## Passage shown
Please change this into a simple struct holding the seed and put it into
common.h for now.  No CamelCase.  You should also use uint32_t when
using constants like that, and there's no need for the modulo.
Also add a quick comment on which RNG this is (and possibly the source
of the constants)?

> +
> +// Called by the thread at the tail of the list of threads.
> +void
> +GTM::gtm_thread::reoptimize_htm_execution()
> +{
> +  gtm_thread *tx = gtm_thr();
> +  uint64_t total_txs_executed = 0;
> +
> +  // Collect the statistics obtained so far.
> +  serial_lock.read_lock(tx);
> +  gtm_thread *ptr = list_of_threads;
> +  for (; ptr; ptr = ptr->next_thread)
> +    {
> +      total_txs_executed += ptr->number_executed_txns;
> +    }
> +  serial_lock.read_unlock(tx);
> +
> +  // Obtain the delta performance with respect to the last period.
> +  const uint64_t current_cycles = rdtsc();
> +  const uint64_t cycles_used = current_cycles - optimizer.last_cycles;
> +  const uint64_t new_txs_executed =
> +    total_txs_executed - optimizer.last_total_txs_executed;
> +  optimizer.last_cycles = current_cycles;
> +  optimizer.last_total_txs_executed = total_txs_executed;
> +  if (optimizer.optimized_mode == STUBBORN)
> +    {
> +      optimizer.txns_while_stubborn += new_txs_executed;
> +      optimizer.cycles_while_stubborn += cycles_used;
> +    }
> +  else if (optimizer.optimized_mode == HALVEN)
> +    {
> +      optimizer.txns_while_halven += new_txs_executed;
> +      optimizer.cycles_while_halven += cycles_used;
> +    }
> +  else
> +    {
> +      optimizer.txns_while_giveup += new_txs_executed;
> +      optimizer.cycles_while_giveup += cycles_used;
> +    }
> +
> +  // Compute Upper Confidence Bounds for the mode to choose next.
> +  // Use fixed point arithmetic types to spare floating point usage.
> +  const fixed_pt_t log_sum =
> +    fixed_mul(FIXED_PT_TWO,
> +      fixed_ln(fixed_const(optimizer.txns_while_stubborn)
> +               + fixed_const(optimizer.txns_while_halven)
> +               + fixed_const(optimizer.txns_while_giveup)));
> +  const fixed_pt_t ucb_stubborn =
> +    fixed_div(fixed_div(fixed_const(optimizer.txns_while_stubborn),
> +                        fixed_const(optimizer.cycles_while_stubborn)),
> +              optimizer.best_ever_throughput)
> +    + fixed_sqrt(fixed_div(log_sum,
> +                           fixed_const(optimizer.txns_while_stubborn)));
> +  const fixed_pt_t ucb_halven =
> +    fixed_div(fixed_div(fixed_const(optimizer.txns_while_halven),
> +                        fixed_const(optimizer.cycles_while_halven)),
> +              optimizer.best_ever_throughput)

## Your goal
Please write out the code review above, word for word, between "Please change this" and "for the modulo.", inclusive.

[Stored items from a collection]
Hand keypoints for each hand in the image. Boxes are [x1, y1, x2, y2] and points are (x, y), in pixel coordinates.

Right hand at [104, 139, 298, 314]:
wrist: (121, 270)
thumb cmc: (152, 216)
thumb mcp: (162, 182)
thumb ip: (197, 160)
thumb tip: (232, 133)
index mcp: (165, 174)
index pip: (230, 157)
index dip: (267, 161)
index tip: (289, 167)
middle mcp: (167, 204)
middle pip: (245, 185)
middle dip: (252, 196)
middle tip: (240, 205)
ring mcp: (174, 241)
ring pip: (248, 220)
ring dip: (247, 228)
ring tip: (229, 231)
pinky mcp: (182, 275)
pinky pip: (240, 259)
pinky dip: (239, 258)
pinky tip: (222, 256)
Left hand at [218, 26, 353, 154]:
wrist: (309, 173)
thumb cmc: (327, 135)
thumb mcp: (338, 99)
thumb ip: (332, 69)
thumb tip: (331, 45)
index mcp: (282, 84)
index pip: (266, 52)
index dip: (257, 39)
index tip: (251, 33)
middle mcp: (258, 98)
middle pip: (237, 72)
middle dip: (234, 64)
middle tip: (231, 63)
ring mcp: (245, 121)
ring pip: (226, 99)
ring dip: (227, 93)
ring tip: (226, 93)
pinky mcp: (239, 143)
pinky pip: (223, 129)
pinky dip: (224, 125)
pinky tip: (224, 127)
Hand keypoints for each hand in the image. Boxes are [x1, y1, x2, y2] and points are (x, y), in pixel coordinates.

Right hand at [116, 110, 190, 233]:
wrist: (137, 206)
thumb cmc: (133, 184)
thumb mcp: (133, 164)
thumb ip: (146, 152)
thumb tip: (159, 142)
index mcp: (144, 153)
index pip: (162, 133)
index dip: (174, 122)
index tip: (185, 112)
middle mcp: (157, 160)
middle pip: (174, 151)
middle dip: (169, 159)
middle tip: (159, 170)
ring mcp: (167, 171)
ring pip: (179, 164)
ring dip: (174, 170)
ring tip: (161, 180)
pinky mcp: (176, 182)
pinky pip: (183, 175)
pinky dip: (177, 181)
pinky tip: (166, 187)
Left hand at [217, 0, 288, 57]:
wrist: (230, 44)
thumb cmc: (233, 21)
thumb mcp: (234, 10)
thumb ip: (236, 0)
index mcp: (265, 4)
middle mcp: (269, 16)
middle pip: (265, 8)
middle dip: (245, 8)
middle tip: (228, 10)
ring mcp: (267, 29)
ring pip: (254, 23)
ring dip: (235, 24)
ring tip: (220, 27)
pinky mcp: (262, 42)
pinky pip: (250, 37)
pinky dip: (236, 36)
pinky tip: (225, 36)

## Result
Please change this into a simple struct holding the seed and put it into
common.h for now.  No CamelCase.  You should also use uint32_t when
using constants like that, and there's no need for the modulo.